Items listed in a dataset
——————

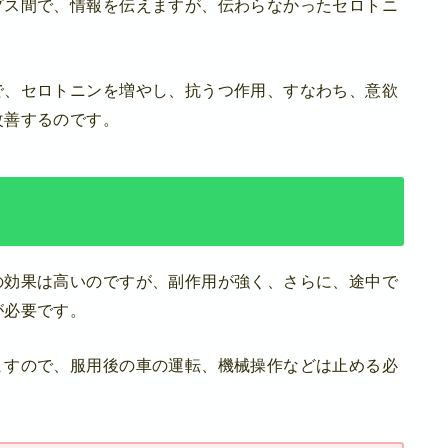
プス間で、情報を伝えますが、伝わらなかったセロトニ
で、セロトニンを増やし、抗うつ作用、すなわち、意欲
改善するのです。
の効果は高いのですが、副作用が強く、さらに、途中で
が必要です。
ますので、服用後の車の運転、機械操作などは止める必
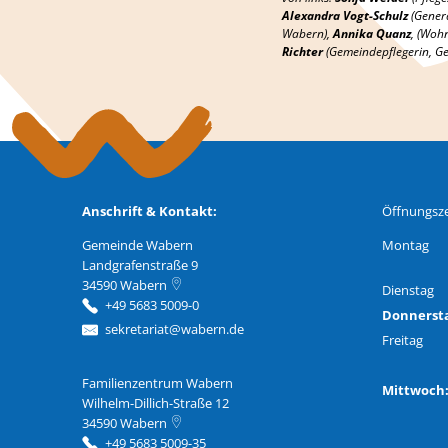
Alexandra Vogt-Schulz
(
Gener
Wabern),
Annika Quanz
, (Woh
Richter
(Gemeindepflegerin, G
Anschrift & Kontakt:
Öffnungsze
Gemeinde Wabern
Montag
Landgrafenstraße 9
34590
Wabern
Dienstag
+49 5683 5009-0
Donnerst
sekretariat@wabern.de
Freitag
Familienzentrum Wabern
Familienzentrum Wabern
Mittwoc
Wilhelm-Dillich-Straße 12
34590
Wabern
+49 5683 5009-35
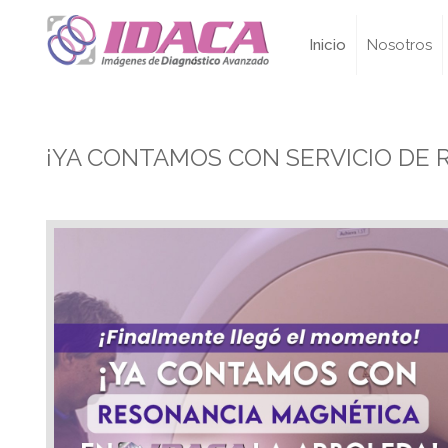
Inicio
Nosotros
¡YA CONTAMOS CON SERVICIO DE 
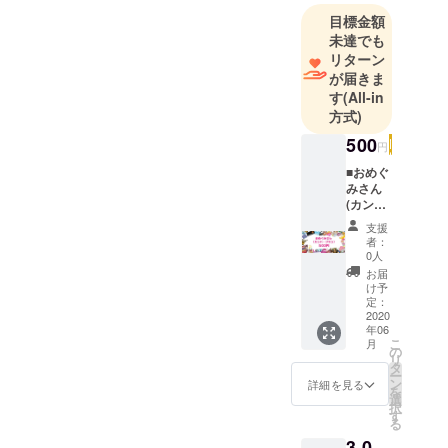
目標金額
未達でも
リターン
が届きま
す
(All-in
方式)
500
円
■おめぐ
みさん
(カン
パ・プ
支援
ラン)
者：
■500円
0人
とりあ
お届
えずカ
け予
ンパだ
定：
けでも
2020
年06
してや
こ
月
るよ！
の
リ
なんて
タ
ー
優しい
ン
詳細を見る
を
方向け
選
択
へのカ
す
る
ンパ・
3,0
プラン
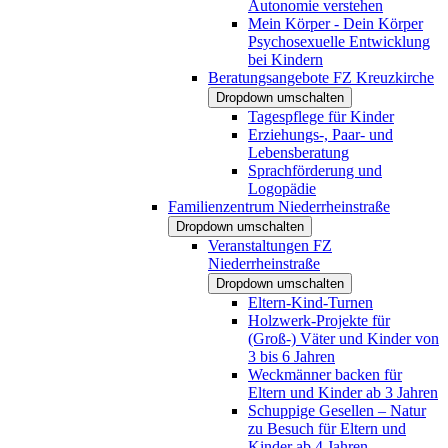
Autonomie verstehen
Mein Körper - Dein Körper
Psychosexuelle Entwicklung
bei Kindern
Beratungsangebote FZ Kreuzkirche
Dropdown umschalten
Tagespflege für Kinder
Erziehungs-, Paar- und
Lebensberatung
Sprachförderung und
Logopädie
Familienzentrum Niederrheinstraße
Dropdown umschalten
Veranstaltungen FZ
Niederrheinstraße
Dropdown umschalten
Eltern-Kind-Turnen
Holzwerk-Projekte für
(Groß-) Väter und Kinder von
3 bis 6 Jahren
Weckmänner backen für
Eltern und Kinder ab 3 Jahren
Schuppige Gesellen – Natur
zu Besuch für Eltern und
Kinder ab 4 Jahren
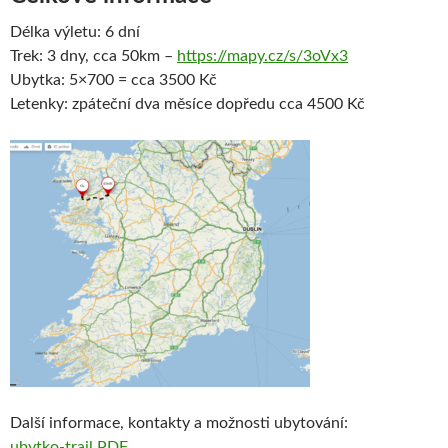
Délka výletu: 6 dní
Trek: 3 dny, cca 50km –
https://mapy.cz/s/3oVx3
Ubytka: 5×700 = cca 3500 Kč
Letenky: zpáteční dva měsíce dopředu cca 4500 Kč
Další informace, kontakty a možnosti ubytování:
ubytko-trail PDF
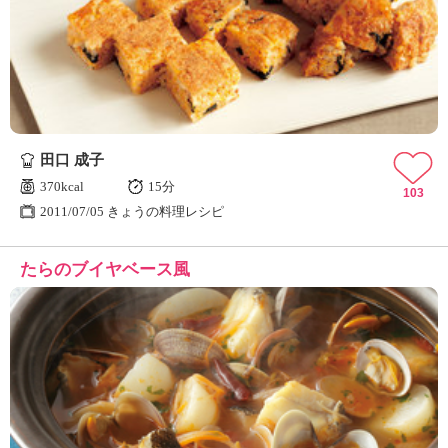
田口 成子
370kcal
15分
103
2011/07/05 きょうの料理レシピ
たらのブイヤベース風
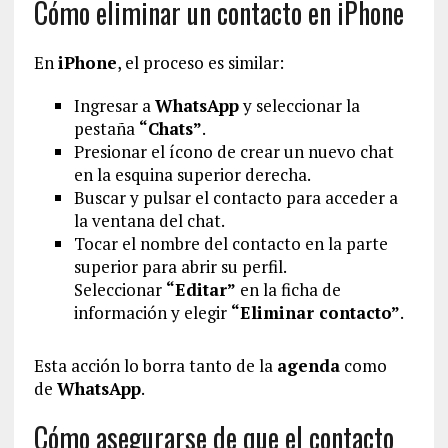
Cómo eliminar un contacto en iPhone
En
iPhone
, el proceso es similar:
Ingresar a
WhatsApp
y seleccionar la
pestaña
“Chats”
.
Presionar el ícono de crear un nuevo chat
en la esquina superior derecha.
Buscar y pulsar el contacto para acceder a
la ventana del chat.
Tocar el nombre del contacto en la parte
superior para abrir su perfil.
Seleccionar
“Editar”
en la ficha de
información y elegir
“Eliminar contacto”
.
Esta acción lo borra tanto de la
agenda
como
de
WhatsApp
.
Cómo asegurarse de que el contacto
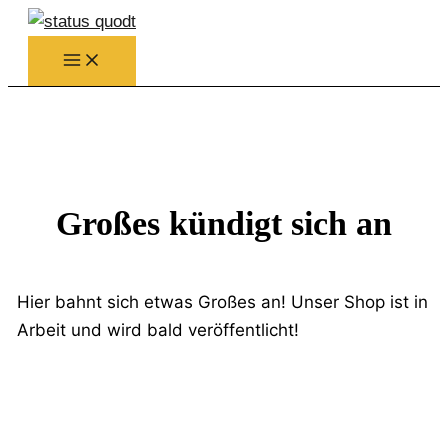
Zum
Inhalt
springen
Großes kündigt sich an
Hier bahnt sich etwas Großes an! Unser Shop ist in
Arbeit und wird bald veröffentlicht!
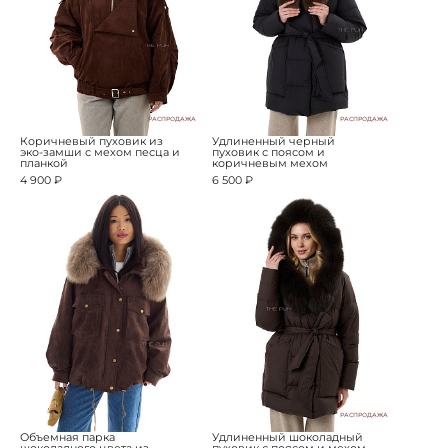
РАСПРОДАЖА
РАСПРОДАЖА
Коричневый пуховик из
Удлиненный черный
эко-замши с мехом песца и
пуховик с поясом и
планкой
коричневым мехом
4 900 ₽
6 500 ₽
РАСПРОДАЖА
Объемная парка
Удлиненный шоколадный
шоколадного цвета из
пуховик с поясом и мехом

——————

Only the lines from the start of the records to the line with "bei Kindern" belong in the copy. Print them exactly, minus pictures.

Task output
プス間で、情報を伝えますが、伝わらなかったセロトニ
で、セロトニンを増やし、抗うつ作用、すなわち、意欲
改善するのです。
の効果は高いのですが、副作用が強く、さらに、途中で
が必要です。
ますので、服用後の車の運転、機械操作などは止める必
Alexandra Vogt-Schulz
(
Gener
Wabern),
Annika Quanz
, (Woh
Richter
(Gemeindepflegerin, G
Anschrift & Kontakt:
Öffnungsze
Gemeinde Wabern
Montag
Landgrafenstraße 9
34590
Wabern
Dienstag
+49 5683 5009-0
Donnerst
sekretariat@wabern.de
Freitag
Familienzentrum Wabern
Familienzentrum Wabern
Mittwoc
Wilhelm-Dillich-Straße 12
34590
Wabern
+49 5683 5009-35
Inicio
Nosotros
¡YA CONTAMOS CON SERVICIO DE 
目標金額
未達でも
リターン
が届きま
す
(All-in
方式)
500
円
■おめぐ
みさん
(カン
パ・プ
支援
ラン)
者：
■500円
0人
とりあ
お届
えずカ
け予
ンパだ
定：
けでも
2020
年06
してや
こ
月
るよ！
の
リ
なんて
タ
ー
優しい
ン
詳細を見る
を
方向け
選
択
へのカ
す
る
ンパ・
3,0
プラン
Autonomie verstehen
Mein Körper - Dein Körper
Psychosexuelle Entwicklung
bei Kindern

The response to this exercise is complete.